David Harper CFA FRM

David Harper CFA FRM
Subscriber
Hi ink,

It is tempting to call the first derivative modified duration, and many texts do. But dP/dy is actually the dollar duration.
As you have: -dp/P = Md * dy, dp/dY = -Md*P. So, the slope of the tangent line (i.e., dP/dy) is modified duration * Price = dollar duration.
For a $100 bond with modified duration of, say, 6.0, we might expect a slope (dP/dy) of -600.
(seems like a startling large number?! but it is the price change for a ONE unit change in the x-axis, and one unit here happens to be 1.0 = 100% = 10,000 basis points!)

Why is it important? Because we would hedge not with modified duration itself, but the dollar duration. If we want to "neutralize" the duration, we would look to sum the dollar durations to zero.

Thanks! David
 
hi David

i have been following this thread with keen interest. it was an issue i was deliberating on before Mike posted the question. this thread has addressed my problem and i thank Mike for that.

to Mike, you are a star. i appreciate you.

thanks
 

David Harper CFA FRM

David Harper CFA FRM
Subscriber
Hi baffour, I agree, he is a star, he obviously has some preexisting aptitude but his due diligence with regard to the concepts is really sharp. But his approach contributes to our challenge to GARP to improve the rigor and consistency in the exam: just on Mike's feedback alone, I would estimate we've identified over a dozen definitional issues (inconsistencies), many repeats from last year and beyond. As I have argued to GARP, many of these will never be noticed by the "average" candidate, such that inconsistencies at the margin are, ironically and unfairly, a penalty to more careful candidates.

For example, if your only goal is to pass the exam, you are currently better off (I'd argue) with a superficial understanding of "alpha" than a detailed view b/c the detailed view may cause you to parse the question too finely. Another (eg): maybe you are better not to know relative vs absolute VaR since they have not used those terms in the exam (?!).

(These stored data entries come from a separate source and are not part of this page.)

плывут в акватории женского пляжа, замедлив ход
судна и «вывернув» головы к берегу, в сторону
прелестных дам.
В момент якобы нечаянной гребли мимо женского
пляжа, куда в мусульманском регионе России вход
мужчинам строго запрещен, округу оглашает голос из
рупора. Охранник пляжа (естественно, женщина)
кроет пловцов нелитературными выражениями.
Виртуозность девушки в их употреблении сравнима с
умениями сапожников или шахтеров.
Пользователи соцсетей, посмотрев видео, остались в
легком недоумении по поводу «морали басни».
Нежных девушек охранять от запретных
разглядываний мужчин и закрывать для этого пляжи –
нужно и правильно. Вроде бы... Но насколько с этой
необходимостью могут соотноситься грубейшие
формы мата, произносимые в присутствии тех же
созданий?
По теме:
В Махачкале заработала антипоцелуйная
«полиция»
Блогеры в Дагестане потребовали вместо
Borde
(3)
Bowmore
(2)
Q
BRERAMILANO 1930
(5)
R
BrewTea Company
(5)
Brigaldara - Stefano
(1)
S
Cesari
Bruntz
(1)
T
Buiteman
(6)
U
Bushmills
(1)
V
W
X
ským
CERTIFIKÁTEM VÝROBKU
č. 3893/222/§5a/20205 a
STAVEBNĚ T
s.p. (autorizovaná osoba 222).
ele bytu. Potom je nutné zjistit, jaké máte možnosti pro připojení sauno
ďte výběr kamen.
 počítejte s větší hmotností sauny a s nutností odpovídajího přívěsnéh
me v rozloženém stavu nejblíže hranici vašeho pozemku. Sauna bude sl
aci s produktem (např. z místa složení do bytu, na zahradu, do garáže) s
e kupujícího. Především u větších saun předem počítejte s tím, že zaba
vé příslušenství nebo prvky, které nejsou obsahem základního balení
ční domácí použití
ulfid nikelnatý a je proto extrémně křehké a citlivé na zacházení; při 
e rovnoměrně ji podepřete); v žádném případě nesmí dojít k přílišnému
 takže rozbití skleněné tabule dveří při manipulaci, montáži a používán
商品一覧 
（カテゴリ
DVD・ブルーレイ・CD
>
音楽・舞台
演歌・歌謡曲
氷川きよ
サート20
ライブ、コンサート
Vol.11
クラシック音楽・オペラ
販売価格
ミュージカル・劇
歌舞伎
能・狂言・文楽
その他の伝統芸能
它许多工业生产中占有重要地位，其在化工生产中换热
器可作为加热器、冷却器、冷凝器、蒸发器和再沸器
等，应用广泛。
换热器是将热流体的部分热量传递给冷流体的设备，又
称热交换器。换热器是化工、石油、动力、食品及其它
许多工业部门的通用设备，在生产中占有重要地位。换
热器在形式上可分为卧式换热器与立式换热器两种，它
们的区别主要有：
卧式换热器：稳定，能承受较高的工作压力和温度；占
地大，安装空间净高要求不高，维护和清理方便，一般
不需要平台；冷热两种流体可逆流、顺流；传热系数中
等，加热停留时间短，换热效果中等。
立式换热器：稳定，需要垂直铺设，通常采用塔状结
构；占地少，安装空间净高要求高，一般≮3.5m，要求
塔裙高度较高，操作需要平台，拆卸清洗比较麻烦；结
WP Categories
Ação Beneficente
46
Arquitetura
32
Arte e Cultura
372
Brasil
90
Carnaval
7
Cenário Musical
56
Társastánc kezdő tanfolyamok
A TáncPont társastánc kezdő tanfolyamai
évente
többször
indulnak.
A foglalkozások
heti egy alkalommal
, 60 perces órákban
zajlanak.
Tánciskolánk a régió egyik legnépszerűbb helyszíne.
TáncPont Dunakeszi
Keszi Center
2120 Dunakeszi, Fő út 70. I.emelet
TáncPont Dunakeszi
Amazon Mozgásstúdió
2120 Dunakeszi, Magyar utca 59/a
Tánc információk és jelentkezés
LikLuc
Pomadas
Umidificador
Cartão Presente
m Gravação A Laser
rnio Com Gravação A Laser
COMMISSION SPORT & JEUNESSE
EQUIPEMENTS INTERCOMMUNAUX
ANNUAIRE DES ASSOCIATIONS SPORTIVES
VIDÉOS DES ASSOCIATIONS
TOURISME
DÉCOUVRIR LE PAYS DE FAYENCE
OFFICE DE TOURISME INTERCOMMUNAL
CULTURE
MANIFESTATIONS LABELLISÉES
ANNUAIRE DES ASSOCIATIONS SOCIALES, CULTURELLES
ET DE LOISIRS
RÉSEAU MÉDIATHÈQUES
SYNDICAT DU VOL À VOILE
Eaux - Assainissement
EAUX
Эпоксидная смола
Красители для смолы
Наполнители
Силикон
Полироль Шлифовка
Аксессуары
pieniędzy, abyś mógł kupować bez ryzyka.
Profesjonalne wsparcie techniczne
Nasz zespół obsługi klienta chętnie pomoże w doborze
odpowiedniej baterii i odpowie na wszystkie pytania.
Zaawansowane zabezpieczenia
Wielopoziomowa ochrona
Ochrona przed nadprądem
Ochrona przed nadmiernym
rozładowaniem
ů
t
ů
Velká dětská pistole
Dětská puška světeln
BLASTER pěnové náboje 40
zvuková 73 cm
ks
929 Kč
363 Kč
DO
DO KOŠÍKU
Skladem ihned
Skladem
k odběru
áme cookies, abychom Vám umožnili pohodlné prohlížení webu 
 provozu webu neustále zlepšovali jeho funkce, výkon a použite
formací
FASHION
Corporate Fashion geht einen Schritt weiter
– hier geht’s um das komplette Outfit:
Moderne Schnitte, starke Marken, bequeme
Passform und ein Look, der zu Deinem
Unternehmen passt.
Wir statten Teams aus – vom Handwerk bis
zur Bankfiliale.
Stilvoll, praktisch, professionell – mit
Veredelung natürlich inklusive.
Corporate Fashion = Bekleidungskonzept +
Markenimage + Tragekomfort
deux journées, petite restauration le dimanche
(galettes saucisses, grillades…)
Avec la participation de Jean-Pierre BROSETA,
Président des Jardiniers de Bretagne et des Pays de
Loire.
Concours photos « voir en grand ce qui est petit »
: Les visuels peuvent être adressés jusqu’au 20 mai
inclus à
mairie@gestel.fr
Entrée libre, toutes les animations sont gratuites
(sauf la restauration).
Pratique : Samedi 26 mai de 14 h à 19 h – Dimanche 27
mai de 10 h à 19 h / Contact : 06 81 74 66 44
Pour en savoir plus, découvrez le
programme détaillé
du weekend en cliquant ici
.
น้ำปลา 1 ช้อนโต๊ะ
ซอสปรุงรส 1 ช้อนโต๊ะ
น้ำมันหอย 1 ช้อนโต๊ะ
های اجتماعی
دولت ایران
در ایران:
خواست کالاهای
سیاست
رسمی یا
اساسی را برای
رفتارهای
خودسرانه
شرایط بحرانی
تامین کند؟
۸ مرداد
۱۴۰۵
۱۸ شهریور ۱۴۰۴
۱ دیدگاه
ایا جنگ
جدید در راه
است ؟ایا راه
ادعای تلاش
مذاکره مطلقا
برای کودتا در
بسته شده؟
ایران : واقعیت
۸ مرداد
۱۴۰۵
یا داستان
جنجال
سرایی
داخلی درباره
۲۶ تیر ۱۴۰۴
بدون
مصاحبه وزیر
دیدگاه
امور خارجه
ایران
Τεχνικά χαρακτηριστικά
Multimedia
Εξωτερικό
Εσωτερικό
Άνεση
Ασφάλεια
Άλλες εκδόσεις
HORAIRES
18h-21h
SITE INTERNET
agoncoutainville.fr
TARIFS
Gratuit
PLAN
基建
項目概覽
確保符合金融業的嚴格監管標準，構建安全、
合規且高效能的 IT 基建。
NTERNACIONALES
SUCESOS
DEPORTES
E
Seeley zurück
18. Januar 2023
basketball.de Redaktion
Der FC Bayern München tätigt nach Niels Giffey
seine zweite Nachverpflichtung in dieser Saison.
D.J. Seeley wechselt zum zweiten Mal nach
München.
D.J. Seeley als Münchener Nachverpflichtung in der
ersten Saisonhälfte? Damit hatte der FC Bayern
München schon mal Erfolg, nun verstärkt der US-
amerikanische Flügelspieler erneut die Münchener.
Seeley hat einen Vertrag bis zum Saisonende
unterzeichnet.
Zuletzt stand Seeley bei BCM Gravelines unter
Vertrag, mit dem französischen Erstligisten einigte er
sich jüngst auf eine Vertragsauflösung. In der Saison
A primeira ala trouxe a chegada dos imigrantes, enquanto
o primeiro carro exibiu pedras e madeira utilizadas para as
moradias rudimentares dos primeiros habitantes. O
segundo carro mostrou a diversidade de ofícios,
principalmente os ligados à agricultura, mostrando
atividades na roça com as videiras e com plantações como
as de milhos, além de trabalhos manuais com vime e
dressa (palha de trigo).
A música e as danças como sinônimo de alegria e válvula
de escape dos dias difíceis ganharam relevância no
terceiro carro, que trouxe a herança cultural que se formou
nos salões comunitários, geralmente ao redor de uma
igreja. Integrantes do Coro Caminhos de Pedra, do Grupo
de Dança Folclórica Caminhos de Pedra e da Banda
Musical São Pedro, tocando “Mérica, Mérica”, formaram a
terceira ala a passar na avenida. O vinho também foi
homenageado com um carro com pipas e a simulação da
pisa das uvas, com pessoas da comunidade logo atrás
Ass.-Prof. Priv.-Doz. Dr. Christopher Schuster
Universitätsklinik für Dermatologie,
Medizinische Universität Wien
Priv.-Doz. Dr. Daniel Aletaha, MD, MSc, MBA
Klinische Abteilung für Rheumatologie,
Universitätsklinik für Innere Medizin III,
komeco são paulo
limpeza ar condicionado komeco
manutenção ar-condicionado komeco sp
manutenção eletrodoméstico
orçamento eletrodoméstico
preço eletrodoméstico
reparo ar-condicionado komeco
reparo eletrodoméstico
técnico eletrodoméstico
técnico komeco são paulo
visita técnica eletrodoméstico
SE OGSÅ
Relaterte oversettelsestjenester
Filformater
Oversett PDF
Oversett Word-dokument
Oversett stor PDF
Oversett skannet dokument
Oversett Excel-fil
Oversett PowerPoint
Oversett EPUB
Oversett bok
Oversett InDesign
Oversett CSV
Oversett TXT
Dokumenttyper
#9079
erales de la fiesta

I personally like to learn, so deeper is better, but the exam methodology should not incur marginal cost (w.r.t. passing) as knowledge increases... it's not quite right that the concern with somebody like Mike is "they get to know too much" (e.g., that really doesn't happen with the CFA: the rigor ensures it. For CFA, knowing more is pretty much exam-wise always better). Thanks David
 
sure David, GARP need someone like Mike in order to unveil some of the loopholes in the AIMS. this is an indeniable fact.
as some one who really want to enter into risk management and investment banking i definitely do not learn just to pass the papers but understanding is the most important thing for me.

i really will want to know Mike and you very well, even after this course. for me i am just an "apprentice" who is hungry to learn more from you. and i appreciate you too much.

thank you David. May God keep you for me.